Recently, the managers of the fund, Norges Bank, announced their 2020 results. A massive return of 1,070 billion kroner (around 162 billion Australian dollars) was mostly thanks to high performance on technology stocks, particularly Apple. “Technology companies had the highest return in 2020, with a return of 41.9 percent. This is mainly due to the pandemic resulting in a massive increase in the demand for products for online working, education, trade and entertainment”, said CEO of Norges Bank Investment Management Nicolai Tangen.
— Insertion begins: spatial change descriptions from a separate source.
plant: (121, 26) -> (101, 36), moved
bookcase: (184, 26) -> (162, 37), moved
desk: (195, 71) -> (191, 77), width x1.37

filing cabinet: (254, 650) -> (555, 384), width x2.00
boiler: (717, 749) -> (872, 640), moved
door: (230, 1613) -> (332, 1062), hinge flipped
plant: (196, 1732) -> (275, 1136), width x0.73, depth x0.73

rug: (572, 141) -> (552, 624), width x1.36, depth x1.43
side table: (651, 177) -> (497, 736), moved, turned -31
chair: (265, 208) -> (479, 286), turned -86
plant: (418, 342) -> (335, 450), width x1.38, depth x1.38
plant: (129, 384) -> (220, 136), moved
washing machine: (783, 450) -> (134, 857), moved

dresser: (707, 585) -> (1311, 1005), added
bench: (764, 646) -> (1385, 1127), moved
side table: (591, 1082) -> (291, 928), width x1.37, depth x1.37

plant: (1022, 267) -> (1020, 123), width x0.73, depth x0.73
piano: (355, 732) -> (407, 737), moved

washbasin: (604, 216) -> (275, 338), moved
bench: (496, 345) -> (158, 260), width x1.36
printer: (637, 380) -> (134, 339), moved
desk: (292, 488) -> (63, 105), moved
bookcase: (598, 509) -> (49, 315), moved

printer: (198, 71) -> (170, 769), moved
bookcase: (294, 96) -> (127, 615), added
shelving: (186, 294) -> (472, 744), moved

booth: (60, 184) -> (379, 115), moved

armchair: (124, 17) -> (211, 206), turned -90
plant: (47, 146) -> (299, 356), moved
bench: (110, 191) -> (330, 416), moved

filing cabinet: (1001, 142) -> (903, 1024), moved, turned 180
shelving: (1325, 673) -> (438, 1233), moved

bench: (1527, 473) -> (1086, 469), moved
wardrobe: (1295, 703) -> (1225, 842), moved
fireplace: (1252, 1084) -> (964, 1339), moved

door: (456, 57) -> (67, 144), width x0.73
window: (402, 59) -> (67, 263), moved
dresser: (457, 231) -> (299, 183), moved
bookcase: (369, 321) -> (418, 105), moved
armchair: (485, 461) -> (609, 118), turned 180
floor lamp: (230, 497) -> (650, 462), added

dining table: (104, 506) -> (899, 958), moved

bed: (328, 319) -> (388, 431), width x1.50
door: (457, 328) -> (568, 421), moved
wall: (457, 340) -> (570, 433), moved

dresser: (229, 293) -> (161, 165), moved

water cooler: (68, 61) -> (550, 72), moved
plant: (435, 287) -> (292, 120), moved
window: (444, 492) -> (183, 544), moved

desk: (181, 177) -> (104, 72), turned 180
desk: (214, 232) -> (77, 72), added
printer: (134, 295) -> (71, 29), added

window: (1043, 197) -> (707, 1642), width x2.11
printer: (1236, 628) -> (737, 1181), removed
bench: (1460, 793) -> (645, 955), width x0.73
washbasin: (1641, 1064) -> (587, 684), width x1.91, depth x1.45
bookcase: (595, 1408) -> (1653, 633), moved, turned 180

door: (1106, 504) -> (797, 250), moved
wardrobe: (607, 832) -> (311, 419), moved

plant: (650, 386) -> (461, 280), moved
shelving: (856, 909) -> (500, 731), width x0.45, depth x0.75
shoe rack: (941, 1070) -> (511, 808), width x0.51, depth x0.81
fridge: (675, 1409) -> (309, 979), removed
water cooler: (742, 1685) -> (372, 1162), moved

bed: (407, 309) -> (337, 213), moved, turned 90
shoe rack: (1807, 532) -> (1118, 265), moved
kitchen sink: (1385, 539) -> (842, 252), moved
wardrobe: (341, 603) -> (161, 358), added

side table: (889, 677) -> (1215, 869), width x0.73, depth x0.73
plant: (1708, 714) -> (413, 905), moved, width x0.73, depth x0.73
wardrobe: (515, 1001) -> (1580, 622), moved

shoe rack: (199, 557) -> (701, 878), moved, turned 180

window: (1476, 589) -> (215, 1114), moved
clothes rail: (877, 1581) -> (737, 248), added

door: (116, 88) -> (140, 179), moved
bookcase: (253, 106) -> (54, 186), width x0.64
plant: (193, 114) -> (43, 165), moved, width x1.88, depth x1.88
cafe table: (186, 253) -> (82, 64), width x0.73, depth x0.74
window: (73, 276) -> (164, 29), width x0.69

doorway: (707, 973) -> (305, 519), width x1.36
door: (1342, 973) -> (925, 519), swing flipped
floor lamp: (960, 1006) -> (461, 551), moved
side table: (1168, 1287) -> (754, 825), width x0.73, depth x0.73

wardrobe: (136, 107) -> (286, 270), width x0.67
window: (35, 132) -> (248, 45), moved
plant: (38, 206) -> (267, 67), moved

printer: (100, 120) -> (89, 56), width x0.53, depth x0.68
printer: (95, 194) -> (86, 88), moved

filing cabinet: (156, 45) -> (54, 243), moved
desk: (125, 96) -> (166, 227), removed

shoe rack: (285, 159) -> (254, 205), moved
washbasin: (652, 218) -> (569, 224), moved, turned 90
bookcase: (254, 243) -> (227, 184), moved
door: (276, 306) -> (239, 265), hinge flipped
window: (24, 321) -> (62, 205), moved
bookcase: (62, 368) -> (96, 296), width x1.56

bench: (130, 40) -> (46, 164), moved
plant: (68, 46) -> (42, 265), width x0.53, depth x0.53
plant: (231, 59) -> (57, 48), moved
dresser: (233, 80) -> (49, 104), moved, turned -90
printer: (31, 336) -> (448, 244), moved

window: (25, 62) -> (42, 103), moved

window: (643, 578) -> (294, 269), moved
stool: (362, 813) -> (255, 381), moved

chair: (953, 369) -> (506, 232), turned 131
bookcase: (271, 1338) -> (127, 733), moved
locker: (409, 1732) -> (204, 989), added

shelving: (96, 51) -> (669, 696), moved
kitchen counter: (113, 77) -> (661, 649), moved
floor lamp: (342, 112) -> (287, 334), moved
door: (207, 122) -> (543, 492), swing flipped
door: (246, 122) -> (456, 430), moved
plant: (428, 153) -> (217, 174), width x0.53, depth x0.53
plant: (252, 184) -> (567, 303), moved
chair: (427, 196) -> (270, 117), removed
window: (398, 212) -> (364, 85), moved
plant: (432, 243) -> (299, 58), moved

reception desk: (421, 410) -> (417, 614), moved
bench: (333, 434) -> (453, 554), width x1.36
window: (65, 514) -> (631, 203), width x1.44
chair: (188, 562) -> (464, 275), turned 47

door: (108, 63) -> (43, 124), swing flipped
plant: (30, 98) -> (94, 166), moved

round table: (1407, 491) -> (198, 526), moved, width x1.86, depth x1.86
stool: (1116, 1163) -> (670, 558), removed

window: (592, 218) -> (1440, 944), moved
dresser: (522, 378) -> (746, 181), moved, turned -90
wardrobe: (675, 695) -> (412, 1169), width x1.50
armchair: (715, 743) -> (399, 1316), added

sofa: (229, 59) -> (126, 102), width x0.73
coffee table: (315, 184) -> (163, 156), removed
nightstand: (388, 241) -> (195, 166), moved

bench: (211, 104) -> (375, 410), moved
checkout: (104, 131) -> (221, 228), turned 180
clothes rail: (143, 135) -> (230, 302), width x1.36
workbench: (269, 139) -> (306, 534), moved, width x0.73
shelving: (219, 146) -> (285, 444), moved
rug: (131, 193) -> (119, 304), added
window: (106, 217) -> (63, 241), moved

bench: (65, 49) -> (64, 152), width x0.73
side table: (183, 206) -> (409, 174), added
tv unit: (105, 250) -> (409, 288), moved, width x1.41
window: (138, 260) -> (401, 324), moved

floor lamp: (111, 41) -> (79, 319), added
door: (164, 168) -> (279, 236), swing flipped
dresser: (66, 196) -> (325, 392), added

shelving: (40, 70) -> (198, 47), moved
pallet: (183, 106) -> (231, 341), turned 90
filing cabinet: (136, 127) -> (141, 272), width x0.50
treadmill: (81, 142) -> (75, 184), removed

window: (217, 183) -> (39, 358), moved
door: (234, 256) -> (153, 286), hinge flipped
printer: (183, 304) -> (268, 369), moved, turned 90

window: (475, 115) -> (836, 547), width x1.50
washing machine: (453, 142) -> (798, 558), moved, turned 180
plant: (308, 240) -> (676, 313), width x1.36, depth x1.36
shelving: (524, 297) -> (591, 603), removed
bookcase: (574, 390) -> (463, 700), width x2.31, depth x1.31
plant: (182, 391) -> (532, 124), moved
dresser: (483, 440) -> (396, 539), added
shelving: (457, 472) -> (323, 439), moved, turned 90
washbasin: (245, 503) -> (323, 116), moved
The fourth largest single contribution to absolute return in 2020 was Tesla, contributing 36 billion kroner.
In 2020, the money poured into the fund from the sale of oil and gas products is around 87 billion kroner. And curiously enough in the report on the fund’s investments, slightly more than that was lost as the value of fossil fuel investments plummeted. It was the second worst performing category in their database, followed only by ‘financials’.
Unfortunately, the fund’s detailed database of investments hasn’t been updated to include 2020’s data, so we can’t drill down into which investments caused this drop. The oil fund remains heavily invested in Australian oil and gas companies, and utilities. In May last year, the fund’s managers dropped their investment in AGL Energy over the company’s high coal exposure.
The decline in value of fossil fuel investments seems likely to continue. Though the oil fund’s managers have promised to rapidly exit coal investments, they have made little commitment about oil and gas – and it’s likely to work against the fund’s managers when it comes to managing returns.